■ Exercise directions: Find every line in the entries below that contains the string "date", and copy each of those lines in full. Case matters.

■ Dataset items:
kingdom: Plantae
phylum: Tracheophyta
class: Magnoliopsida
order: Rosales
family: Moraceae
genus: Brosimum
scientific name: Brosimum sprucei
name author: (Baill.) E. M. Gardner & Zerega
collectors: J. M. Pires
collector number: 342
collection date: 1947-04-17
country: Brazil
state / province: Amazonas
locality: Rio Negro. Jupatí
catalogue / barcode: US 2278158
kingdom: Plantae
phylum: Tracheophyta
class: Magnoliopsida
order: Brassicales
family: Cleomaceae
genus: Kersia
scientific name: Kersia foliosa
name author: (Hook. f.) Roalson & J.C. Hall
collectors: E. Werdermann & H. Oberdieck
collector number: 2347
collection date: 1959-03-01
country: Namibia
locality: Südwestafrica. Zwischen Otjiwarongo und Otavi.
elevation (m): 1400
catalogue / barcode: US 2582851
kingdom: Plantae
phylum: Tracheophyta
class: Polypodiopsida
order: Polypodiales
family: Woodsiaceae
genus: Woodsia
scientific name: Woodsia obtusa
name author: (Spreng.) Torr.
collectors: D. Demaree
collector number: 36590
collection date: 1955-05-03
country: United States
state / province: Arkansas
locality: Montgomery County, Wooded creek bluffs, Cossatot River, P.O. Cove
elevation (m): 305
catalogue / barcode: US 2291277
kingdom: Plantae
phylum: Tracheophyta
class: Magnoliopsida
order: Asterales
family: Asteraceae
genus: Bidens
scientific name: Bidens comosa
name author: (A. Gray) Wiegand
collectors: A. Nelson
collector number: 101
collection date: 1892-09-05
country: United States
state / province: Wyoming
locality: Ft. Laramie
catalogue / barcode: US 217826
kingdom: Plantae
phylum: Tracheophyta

■ Finished exercise:
collection date: 1947-04-17
collection date: 1959-03-01
collection date: 1955-05-03
collection date: 1892-09-05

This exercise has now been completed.